● WORK INSTRUCTIONS:
A: Return the stretch of the article on Postgres COPY in Django from "By default, the" through "name = models.CharField(max_length=128)", copied word for word.
B: In the article on Postgres COPY in Django, which columns does the CSV for the Item model need by default?
C: Continue the article on Postgres COPY in Django from where it stops.

● TEXT SECTION:
----

Recently, I wanted to make use of the Postgres COPY methods within Django. Most people recommended django-postgres-copy, however, as of April 2024, the package only supports psycopg2 and Django 4.2. It also makes use of a temporary table, whereas I felt comfortable enough with copying the values directly to their destination table.
Psycopg2
If you’re using the older version of the psycopg Postgres database adapter, psycopg2, then Django’s underlying database connection cursor will have copy_from
, copy_to
, and copy_expert
methods available. You can read their full API documentation here.
I recommend accessing the cursor using a with
statement:
from django.db import connection
with connection.cursor() as cursor:
print(hasattr(cursor, "copy_from"))
These methods expect files, or a file-like object with read()
and readline()
methods. For instance, you can upload a file uploaded to Django’s request.FILES
.
f = self.request.FILES["file"]
with connection.cursor() as cursor:
cursor.copy_from(f, "db_table_name")
By default, the method expects the CSV to be tab-separated and have all columns present, including the primary key that is assigned by default to Django models. For instance, the following model class:
class Item(models.Model):
name = models.CharField(max_length=128)
amount = models.FloatField(null=True)
modified = models.DateTimeField(null=True)
Would require a CSV with four columns by default: id
, name
, amount
, modified
.
Generally, we want to leave the primary key assignment to the underlying database. Thankfully, we can use the model’s meta
attributes to find or dynamically assign these parameters:
columns = [f.name for f in Item._meta.get_fields() if not f.primary_key]
with connection.cursor() as cursor:
cursor.copy_from(f, Item._meta.db_table, sep=",", columns=columns)
We can also specify null values for the various database columns that support them by using the special \N
string. This special string value can also be changed via the null
keyword argument.
Accepting user uploads directly to the database is risky behavior. We may want to sanitize or alter the uploaded file in some way. We may even have some other sort of non-file data that we want to copy. To do so, we can dynamically create a file-like csv object:
import csv
from io import StringIO
f = StringIO()
writer = csv.writer(f)
writer.writerow(["A", 1.001, timezone.now()])
f.seek(0) # Make sure the SQL cursor reads the CSV stream from its start
columns = [f.name for f in Item._meta.get_fields() if not f.primary_key]
with connection.cursor() as cursor:
cursor.copy_from(f, Item._meta.db_table, sep=",", columns=columns)
Note that the defaults of the Python standard library csv
package are different from the copy_from
method. The csv
package will emit comma separated values by default and will transform None
values to empty strings. Sadly, I was unable to find an easy way to change the csv
writer to write None
as \N
.
If you need to support null values with csv
, the easiest ways are to either manually write \N
values or to change the copy_from
method to use empty strings as null:
f = StringIO()
writer = csv.writer(f, dialect=csv.excel_tab)
writer.writerow(["B", 1, None])
writer.writerow(["C", None, timezone.now()])

----

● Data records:

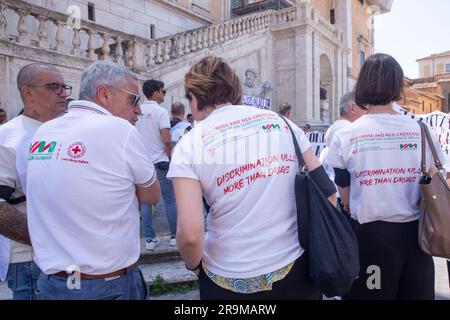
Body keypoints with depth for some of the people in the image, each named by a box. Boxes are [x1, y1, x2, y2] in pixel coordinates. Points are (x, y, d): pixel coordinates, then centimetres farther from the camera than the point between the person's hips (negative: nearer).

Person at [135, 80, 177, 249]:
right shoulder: (160, 111, -10)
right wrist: (171, 156, -3)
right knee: (170, 199, 5)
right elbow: (167, 140, -17)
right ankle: (175, 235, 11)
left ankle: (149, 238, 11)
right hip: (159, 161, -5)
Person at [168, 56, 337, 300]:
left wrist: (194, 264, 3)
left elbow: (190, 235, -18)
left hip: (232, 281, -2)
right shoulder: (281, 122, 0)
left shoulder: (190, 146, -9)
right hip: (295, 269, 3)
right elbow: (326, 191, 1)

----

● WRITTEN RESPONSES:
A:
By default, the method expects the CSV to be tab-separated and have all columns present, including the primary key that is assigned by default to Django models. For instance, the following model class:
class Item(models.Model):
name = models.CharField(max_length=128)

B: id, name, amount, modified

C:
f.seek(0) # Make sure the SQL cursor reads the CSV stream from its start
columns = [f.name for f in Item._meta.get_fields() if not f.primary_key]
with connection.cursor() as cursor:
cursor.copy_from(f, Item._meta.db_table, null="", columns=columns)
But watch out, doing so will prevent you from loading any values that are actually empty strings!
If you can install the pandas
package, you can use the above approach to copy pandas.DataFrame
objects directly to the database, including the expected null format:
from io import StringIO
import pandas as pd
columns = [f.name for f in Item._meta.get_fields() if not f.primary_key]
df = pd.DataFrame(columns=columns)
df.loc[0] = ["D", 42.0, None]
df.loc[1] = ["E", -0.1, None]
f = StringIO()
df.to_csv(f, sep="\t", na_rep=r"\N", index=False, header=False)
f.seek(0) # Make sure the SQL cursor reads the CSV stream from its start
with connection.cursor() as cursor:
cursor.copy_from(f, Item._meta.db_table, columns=columns)
Psycopg Version 3
The latest version of psycopg (which has the package name psycopg
, but is technically version 3), moves away from the above file-based methods and instead introduces a single copy
method.
f = self.request.FILES["file"]
with connection.cursor() as cursor:
with cursor.copy(f"COPY table_name (name, amount) FROM STDIN DELIMITER ','") as copy:
copy.write(f.read())
This new approach allows rows to be written iteratively:
records = [
["D", 42.0, None],
["E", -0.1, None]
]
with connection.cursor() as cursor:
with cursor.copy("COPY table_name (name, amount, modified) FROM STDIN") as copy:
for record in records:
copy.write_row(record)
I have mixed feelings on having to construct the COPY
statement yourself: although highly flexible, it does require some extra coding in the simpliest cases compared to the psycopg2
methods like copy_from
.
A few things to be mindful of regardless of your psycopg version:
- If you are using additional databases or advanced routing, make sure you have the correct connection for your Django model.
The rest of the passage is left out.